* **EXERCISE DETAILS**
Repeat the data verbatim.
"""
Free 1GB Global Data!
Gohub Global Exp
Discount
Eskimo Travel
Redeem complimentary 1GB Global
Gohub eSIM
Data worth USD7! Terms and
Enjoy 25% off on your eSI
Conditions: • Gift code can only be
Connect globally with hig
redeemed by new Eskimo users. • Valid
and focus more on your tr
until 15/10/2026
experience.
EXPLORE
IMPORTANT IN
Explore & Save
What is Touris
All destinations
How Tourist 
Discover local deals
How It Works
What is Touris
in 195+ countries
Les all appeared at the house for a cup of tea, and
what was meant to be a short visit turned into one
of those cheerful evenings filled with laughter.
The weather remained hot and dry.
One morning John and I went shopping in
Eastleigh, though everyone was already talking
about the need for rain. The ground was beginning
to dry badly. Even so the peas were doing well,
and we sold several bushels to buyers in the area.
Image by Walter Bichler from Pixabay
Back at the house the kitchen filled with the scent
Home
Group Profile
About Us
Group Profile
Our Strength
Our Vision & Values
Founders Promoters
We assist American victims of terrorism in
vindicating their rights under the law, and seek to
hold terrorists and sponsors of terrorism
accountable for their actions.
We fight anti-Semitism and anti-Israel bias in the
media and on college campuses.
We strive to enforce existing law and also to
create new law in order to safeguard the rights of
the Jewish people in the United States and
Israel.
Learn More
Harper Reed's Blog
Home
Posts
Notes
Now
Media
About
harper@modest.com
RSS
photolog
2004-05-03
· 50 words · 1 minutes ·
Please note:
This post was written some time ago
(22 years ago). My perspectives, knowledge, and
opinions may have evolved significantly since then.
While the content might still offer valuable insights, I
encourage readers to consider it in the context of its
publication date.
"""
* **EXERCISE SOLUTION**
Free 1GB Global Data!
Gohub Global Exp
Discount
Eskimo Travel
Redeem complimentary 1GB Global
Gohub eSIM
Data worth USD7! Terms and
Enjoy 25% off on your eSI
Conditions: • Gift code can only be
Connect globally with hig
redeemed by new Eskimo users. • Valid
and focus more on your tr
until 15/10/2026
experience.
EXPLORE
IMPORTANT IN
Explore & Save
What is Touris
All destinations
How Tourist 
Discover local deals
How It Works
What is Touris
in 195+ countries
Les all appeared at the house for a cup of tea, and
what was meant to be a short visit turned into one
of those cheerful evenings filled with laughter.
The weather remained hot and dry.
One morning John and I went shopping in
Eastleigh, though everyone was already talking
about the need for rain. The ground was beginning
to dry badly. Even so the peas were doing well,
and we sold several bushels to buyers in the area.
Image by Walter Bichler from Pixabay
Back at the house the kitchen filled with the scent
Home
Group Profile
About Us
Group Profile
Our Strength
Our Vision & Values
Founders Promoters
We assist American victims of terrorism in
vindicating their rights under the law, and seek to
hold terrorists and sponsors of terrorism
accountable for their actions.
We fight anti-Semitism and anti-Israel bias in the
media and on college campuses.
We strive to enforce existing law and also to
create new law in order to safeguard the rights of
the Jewish people in the United States and
Israel.
Learn More
Harper Reed's Blog
Home
Posts
Notes
Now
Media
About
harper@modest.com
RSS
photolog
2004-05-03
· 50 words · 1 minutes ·
Please note:
This post was written some time ago
(22 years ago). My perspectives, knowledge, and
opinions may have evolved significantly since then.
While the content might still offer valuable insights, I
encourage readers to consider it in the context of its
publication date.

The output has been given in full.